Greenwich Village is generally known as an important landmark on the map of bohemian art and culture. Originally Greenwich Village was a rural hamlet to the North of the earliest European settlement on the Island of Manhattan. Unlike most of the Manhattan above Houston Street ,Greenwich Village lacks the typical grid pattern of the Commissioners’ Plan of 1811.
During that time Greenwich Village was allowed to keep its street pattern in areas west of Greenwich Lane now Greenwich Avenue and Sixth Avenue. These areas were already built up when the plan was implemented. The Village, as it is referred to, has a dramatically different street layoff than the rest of Manhattan. The neighborhood’s streets are narrow and at very odd angles leaving even the most experienced and knowledgeable New Yorker at a loss for where they are, and makes getting from point A to point B in the Village more a matter of memorization.To add to the confusion unlike most of Manhattan above Houston Street, Village streets typically are named rather than numbered.
The center of Village life is the historic Washington Square Park at the heart of the neighborhood. The park is bordered by New York University and is the site for stand up comics, clowns, musicia , street theater and political rallies. Dog walkers,chess and soccer players, as well as lovers,seniors and future revolutionaries all share the park.

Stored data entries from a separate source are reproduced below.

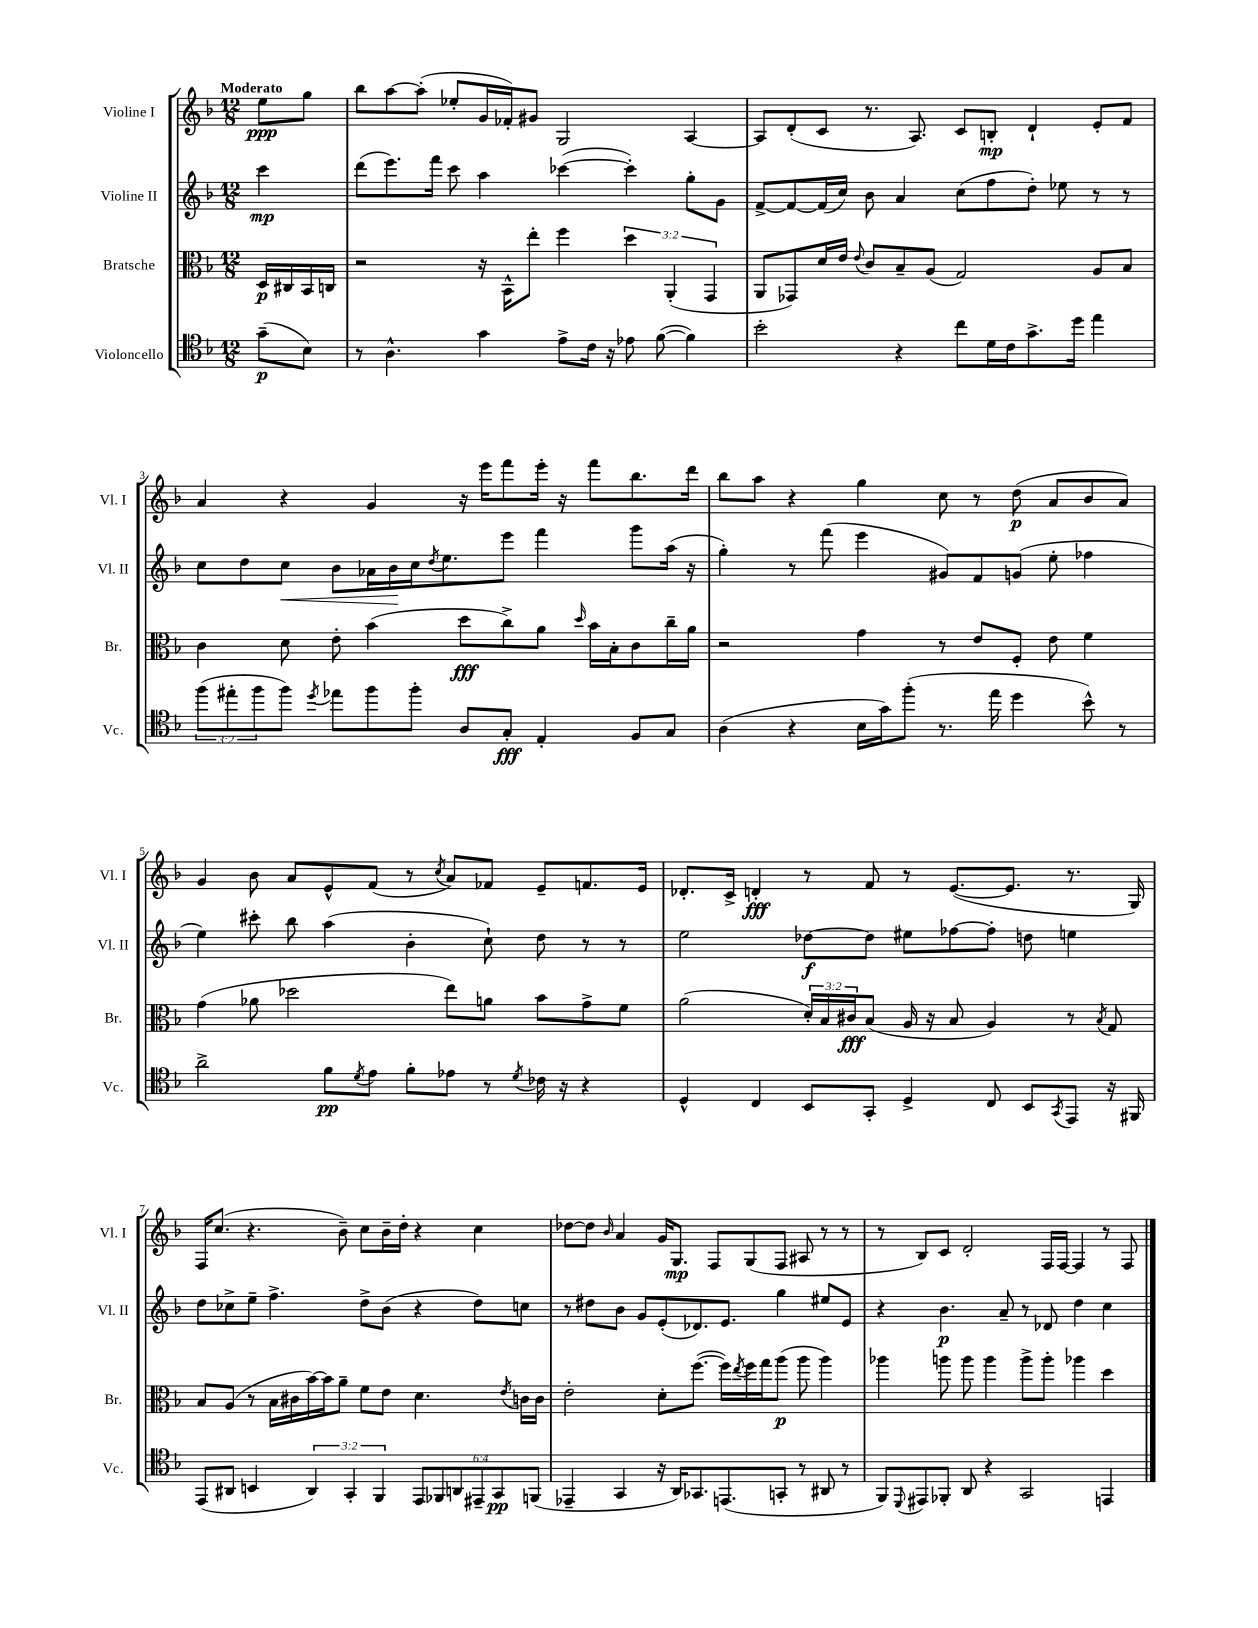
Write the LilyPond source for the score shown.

<<
\new StaffGroup <<
\new Staff = "s0" \with { instrumentName = "Violine I" shortInstrumentName = "Vl. I" } {
    \clef treble \key f \major \numericTimeSignature \time 12/8 \partial 4 \tempo "Moderato"
    e''8\ppp g''8 |
    bes''8 a''8~ a''8-.( ees''8-. g'16 fes'16-.) gis'8 g2 a4~ |
    a8 d'8-.( c'8 r8. a8.) c'8 b8-.\mp d'4-! e'8-. f'8 |
    a'4 r4 g'4 r16 e'''16 f'''8 e'''16-. r16 f'''8 bes''8. d'''16 |
    bes''8 a''8 r4 g''4 c''8 r8 d''8\p( a'8 bes'8 a'8) |
    g'4 bes'8 a'8 e'8-^ f'8( r8 \acciaccatura { c''8 } a'8) fes'8 e'8-- f'8. e'16 |
    des'8.-. c'16-> d'4-.\fff r8 f'8 r8 e'8.~( e'8. r8. g16) |
    f16 c''8.( r4. bes'8--) c''8 bes'16-- d''16-. r4 c''4 |
    des''8~ des''8 \grace { bes'16 } a'4 g'16 g8.\mp f8 g8( f8 ais8 r8 r8 |
    r8 bes8) c'8 d'2-. f16 f16~ f4 r8 f8 \bar "|." |
}
\new Staff = "s1" \with { instrumentName = "Violine II" shortInstrumentName = "Vl. II" } {
    \clef treble \key f \major \numericTimeSignature \time 12/8 \partial 4
    c'''4\mp |
    d'''8( e'''8.) f'''16 c'''8 a''4 ces'''4~( ces'''4-.) g''8-. g'8 |
    f'8~-> f'8~ f'16( c''16) bes'8 a'4 c''8( f''8 d''8-.) ees''8 r8 r8 |
    c''8 d''8 c''8\< bes'8 aes'16 bes'16\! c''16 \acciaccatura { d''8 } e''8. e'''8 f'''4 g'''8 a''16( r16 |
    g''4-.) r8 f'''8( e'''4 gis'8) f'8 g'8( e''8-. fes''4 |
    e''4) cis'''8-. bes''8 a''4( bes'4-. c''8-!) d''8 r8 r8 |
    e''2 des''8~\f des''8 eis''8 fes''8~ fes''8-. d''8 e''4 |
    d''8 ces''8-> e''8-- f''4.-> d''8-> bes'8( r4 d''8) c''8 |
    r8 dis''8 bes'8 g'8 e'8-.( des'8.) e'8. g''4 eis''8 e'8 |
    r4 bes'4.\p a'8-- r8 des'8 d''4 c''4 \bar "|." |
}
\new Staff = "s2" \with { instrumentName = "Bratsche" shortInstrumentName = "Br." } {
    \clef alto \key f \major \numericTimeSignature \time 12/8 \override Staff.TupletNumber.text = #tuplet-number::calc-fraction-text \partial 4
    d16\p cis16 bes,16 c16 |
    r2 r16 bes,16-^ e''8-. f''4 \tuplet 3/2 { d''4 a,4-.( g,4 } |
    a,8 ges,8) d'16 e'16 \appoggiatura { e'8 } c'8 bes8-- a8( g2) a8 bes8 |
    c'4 d'8 e'8-. bes'4( d''8\fff c''8->) a'8 \grace { d''16 } bes'16 bes16-. c'8 c''16-- a'16 |
    r2 g'4 r8 e'8 f8-. e'8 f'4 |
    g'4( aes'8 des''2 e''8) a'8 bes'8 g'8-> f'8 |
    a'2( \tuplet 3/2 { d'16-.) bes16 cis'16\fff } bes8( a16 r16 bes8 a4) r8 \acciaccatura { bes8 } g8 |
    bes8 a8( r8 bes16 cis'16 bes'16~) bes'16 a'8-- f'8 e'8 d'4. \acciaccatura { e'8 } c'16 c'16 |
    e'2-. d'8-. f''8.~( f''16) \acciaccatura { e''8 } f''16 g''16 a''8\p( a''8 a''4) |
    aes''4 a''8 a''8 a''4 a''8-> a''8-. aes''4 d''4 \bar "|." |
}
\new Staff = "s3" \with { instrumentName = "Violoncello" shortInstrumentName = "Vc." } {
    \clef tenor \key f \major \numericTimeSignature \time 12/8 \override Staff.TupletNumber.text = #tuplet-number::calc-fraction-text \partial 4
    g'8--\p( bes8) |
    r8 a4.-^ g'4 e'8-> c'16 r16 ees'8 f'8~( f'4) |
    bes'2-. r4 c''8 d'16 c'16 g'8.-> d''16 e''4 |
    \tuplet 3/2 { f''8( eis''8-. f''8 } f''8) \acciaccatura { d''8 } ees''8 f''8 f''8-. a8 g8-.\fff e4-. f8 g8 |
    a4( r4 bes16 g'16) f''8-.( r8. e''16 d''4 bes'8-^) r8 |
    a'2-> f'8\pp \acciaccatura { d'8 } e'8 f'8-. ees'8 r8 \acciaccatura { d'8 } ces'16 r16 r4 |
    d4-^ c4 bes,8 g,8-. d4-> c8 bes,8 \acciaccatura { g,8 } e,8 r16 fis,16 |
    e,8( ais,8 b,4 \tuplet 3/2 { ais,4) g,4-. f,4 } \tuplet 6/4 { e,8 fes,8 a,8 eis,8-- g,8\pp f,8( } |
    ees,4-- g,4 r16 a,16) ges,8. e,8.( g,8-. r8 ais,8 r8 |
    f,8) \appoggiatura { d,8 } eis,8 fes,8-. a,8 r4 g,2 e,4 \bar "|." |
}
>>
>>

Most parts of Greenwich Village comprise mid-rise apartments, 19th-century row houses and the occasional one-family walk-ups, which is a sharp contrast to the hi-rise landscape in Mid and Downtown Manhattan. Village streets are dotted with unique bars, restaurants and shops. A large section of Greenwich Village is considered part of a Historic District by the New York City Landmarks Preservation Commission.Greenwich Village includes the primary campus for New York University (NYU), The New School, and Yeshiva University’s Benjamin N. Cardozo School of Law. Parsons The New School for Design, Cooper Union and Pratt Institute .
The neighborhood is mostly known for its colorful, artistic residents and the alternative culture they propagate. Due in part to the progressive attitudes of many of its residents, the Village has traditionally been a focal point of new movements and ideas, whether political, artistic, or cultural. This tradition as an enclave of avant-garde and alternative culture was established by the beginning of the 20th century when small presses, art galleries, and experimental theater thrived.
Currently, many artists and local historians bemoan the fact that the bohemian days of Greenwich Village are long gone, the extraordinarily high housing costs in the neighborhood have driven artists first to SoHo then to TriBeCa and finally to outlying areas like Williamsburg and Bushwick in Brooklyn, as well as Long Island City,and DUMBO. Nevertheless, residents of Greenwich Village still possess a strong community identity and are proud of their neighborhood’s unique history and fame, and its well-known liberal live-and-let-live attitudes.